Russische vliegtuigen hebben zaterdagnacht in het zuidwesten van Syrië een stadje gebombardeerd dat in handen is van de oppositie tegen Syrische president Bashar Assad, dat meldt het Syrisch Observatorium voor de Mensenrechten (SOHR). Daarbij zouden zeker zestig doden zijn gevallen. Het is de eerste luchtaanval van Moskou in Zuid-Syrië sinds juli vorig jaar, toen de Verenigde Staten, Jordanië en Rusland een staakt-het-vuren voor het gebied afspraken, zo meldt persbureau Reuters.
SOHR, een non-gouvernementele organisatie die vanuit het Verenigd Koninkrijk de burgeroorlog in Syrië monitort, stelt dat er recent meer dan twintig aanvallen zijn uitgevoerd, waarbij ongeveer zestig mensen omkwamen. Dat dodental loopt vermoedelijk nog op doordat veel burgers zich in kritieke toestand bevinden. De aanval van zaterdag zou luchtdekking bieden aan het Syrische leger, dat sinds afgelopen week weer strijd voert om het gebied te heroveren. Het stadje, Busra al-Harir, ligt in de strategisch gelegen provincie Deraa, die grenst aan Israël en Jordanië.
Reactie Verenigde Staten
Volgens Reuters hebben de VS kopstukken van de Syrische rebellengroep Free Syrian Army (FSA) zondagochtend via een bericht laten weten dat zij hun tegenactie “niet moeten laten afhangen van de aanname dat of verwachting dat wij militair ingrijpen”. Eerder hadden de VS nog verkondigd dat het overtreden van de staakt-het-vuren door Rusland en Syrië “serieuze gevolgen” zou hebben.

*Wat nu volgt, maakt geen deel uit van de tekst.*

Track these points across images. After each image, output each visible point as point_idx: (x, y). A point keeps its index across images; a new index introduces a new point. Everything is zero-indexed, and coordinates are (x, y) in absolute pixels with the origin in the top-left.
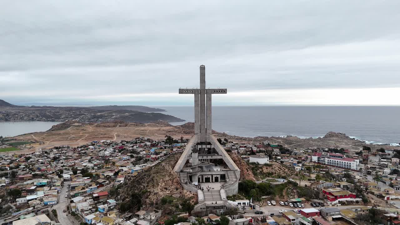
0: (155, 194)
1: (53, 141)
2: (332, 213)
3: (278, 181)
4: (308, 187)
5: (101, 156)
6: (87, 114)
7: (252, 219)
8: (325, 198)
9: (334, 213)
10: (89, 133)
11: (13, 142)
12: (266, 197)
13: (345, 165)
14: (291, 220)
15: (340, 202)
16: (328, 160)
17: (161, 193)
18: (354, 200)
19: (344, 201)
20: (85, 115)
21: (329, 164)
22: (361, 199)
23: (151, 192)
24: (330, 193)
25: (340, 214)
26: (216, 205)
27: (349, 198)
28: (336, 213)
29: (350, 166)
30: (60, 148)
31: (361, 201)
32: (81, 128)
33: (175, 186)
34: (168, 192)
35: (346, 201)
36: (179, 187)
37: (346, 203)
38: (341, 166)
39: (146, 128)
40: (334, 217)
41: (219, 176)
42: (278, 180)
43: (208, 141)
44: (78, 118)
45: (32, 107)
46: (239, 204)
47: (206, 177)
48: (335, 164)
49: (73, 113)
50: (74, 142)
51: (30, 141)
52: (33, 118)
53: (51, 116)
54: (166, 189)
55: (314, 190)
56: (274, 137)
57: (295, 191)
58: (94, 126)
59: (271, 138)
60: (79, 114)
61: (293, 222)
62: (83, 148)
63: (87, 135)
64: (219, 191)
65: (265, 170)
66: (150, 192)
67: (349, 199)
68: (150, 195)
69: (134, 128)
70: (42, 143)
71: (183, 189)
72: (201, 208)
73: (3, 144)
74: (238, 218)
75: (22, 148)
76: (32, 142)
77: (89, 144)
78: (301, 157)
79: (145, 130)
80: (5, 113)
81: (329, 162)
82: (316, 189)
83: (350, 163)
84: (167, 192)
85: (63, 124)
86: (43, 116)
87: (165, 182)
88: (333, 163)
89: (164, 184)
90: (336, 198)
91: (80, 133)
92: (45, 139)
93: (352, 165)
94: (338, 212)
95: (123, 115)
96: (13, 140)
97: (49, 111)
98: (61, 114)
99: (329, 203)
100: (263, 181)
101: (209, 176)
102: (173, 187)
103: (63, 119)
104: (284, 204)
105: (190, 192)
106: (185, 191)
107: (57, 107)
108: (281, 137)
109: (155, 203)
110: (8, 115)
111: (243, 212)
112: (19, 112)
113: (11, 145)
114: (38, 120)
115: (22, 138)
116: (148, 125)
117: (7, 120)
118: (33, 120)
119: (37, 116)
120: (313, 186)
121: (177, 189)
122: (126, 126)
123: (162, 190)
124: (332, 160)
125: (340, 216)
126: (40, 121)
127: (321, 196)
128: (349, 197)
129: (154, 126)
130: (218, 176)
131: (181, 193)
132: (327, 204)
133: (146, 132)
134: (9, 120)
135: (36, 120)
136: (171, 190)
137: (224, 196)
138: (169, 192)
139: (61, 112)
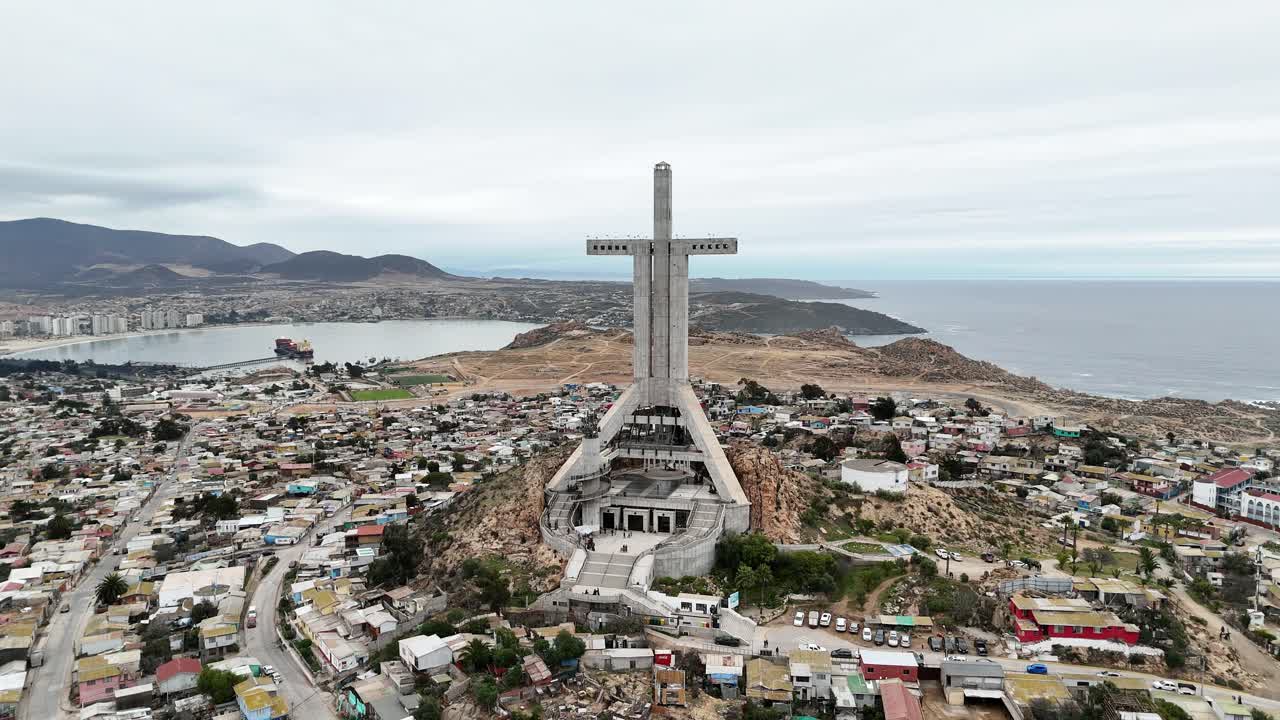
0: (460, 546)
1: (499, 378)
2: (969, 680)
3: (885, 551)
4: (973, 583)
5: (557, 429)
6: (625, 303)
7: (669, 656)
8: (1007, 629)
9: (979, 681)
10: (595, 359)
11: (407, 374)
12: (807, 597)
14: (795, 679)
15: (1056, 649)
17: (476, 546)
18: (1127, 650)
19: (1077, 649)
20: (620, 305)
22: (1160, 652)
23: (452, 541)
24: (1028, 615)
25: (1001, 688)
26: (594, 599)
27: (1105, 642)
28: (988, 681)
30: (485, 397)
31: (1158, 659)
32: (578, 345)
33: (519, 531)
34: (497, 545)
35: (1090, 649)
36: (529, 534)
37: (1085, 656)
39: (761, 351)
40: (970, 693)
41: (672, 516)
42: (890, 550)
43: (672, 404)
44: (599, 313)
45: (496, 280)
46: (684, 605)
47: (631, 512)
49: (592, 299)
50: (549, 383)
51: (445, 375)
52: (490, 312)
53: (534, 308)
54: (495, 535)
55: (985, 595)
56: (1235, 404)
57: (916, 592)
58: (615, 341)
59: (1221, 404)
60: (607, 304)
61: (800, 684)
62: (534, 403)
63: (590, 365)
64: (636, 560)
65: (868, 512)
66: (451, 539)
67: (1103, 645)
68: (448, 548)
69: (726, 349)
70: (472, 382)
71: (540, 539)
72: (555, 603)
73: (382, 380)
74: (633, 647)
75: (419, 394)
76: (449, 377)
77: (554, 392)
78: (1151, 483)
79: (757, 359)
80: (425, 297)
81: (1255, 507)
82: (991, 594)
84: (495, 546)
85: (543, 331)
86: (516, 307)
87: (500, 516)
88: (1268, 515)
89: (494, 521)
90: (1046, 632)
91: (571, 359)
92: (482, 372)
94: (997, 682)
95: (723, 307)
96: (407, 369)
97: (531, 292)
98: (559, 302)
99: (1013, 646)
100: (822, 547)
101: (639, 512)
102: (513, 533)
103: (561, 316)
105: (555, 552)
106: (542, 548)
107: (556, 282)
109: (449, 570)
110: (432, 302)
111: (676, 632)
112: (460, 294)
113: (396, 383)
114: (502, 319)
115: (428, 366)
116: (773, 343)
117: (428, 315)
118: (489, 316)
119: (502, 306)
120: (987, 584)
121: (524, 541)
122: (703, 343)
123: (482, 538)
125: (997, 694)
126: (507, 320)
127: (997, 619)
128: (1104, 638)
129: (791, 346)
130: (667, 514)
131: (530, 551)
132: (1005, 646)
133: (756, 363)
134: (434, 316)
135: (496, 316)
136: (506, 541)
137: (642, 573)
138: (501, 546)
139: (561, 296)
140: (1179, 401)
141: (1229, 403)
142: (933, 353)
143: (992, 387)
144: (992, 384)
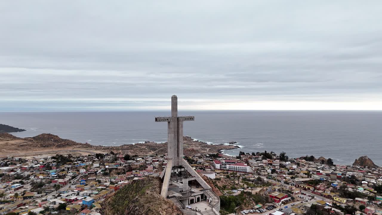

In het bericht staat ook dat de VS “begrijpen dat jullie voor moeilijke omstandigheden staan en adviseren de Russen en de Syrische overheid geen militaire maatregelen te ondernemen die de [de-escalatie] zone schenden”.
Deëscalatie-overeenkomst
De wapenstilstand in Zuid-Syrië is sinds 10 juli vorig jaar van kracht. De ‘deëscalatie-overeenkomst’ werd destijds bekendgemaakt op de G20-top in Hamburg door de toenmalig Amerikaanse minister van Buitenlandse Zaken Rex Tillerson. Het Syrische regime van president Assad beloofde toen ook zich aan het bestand te zullen houden.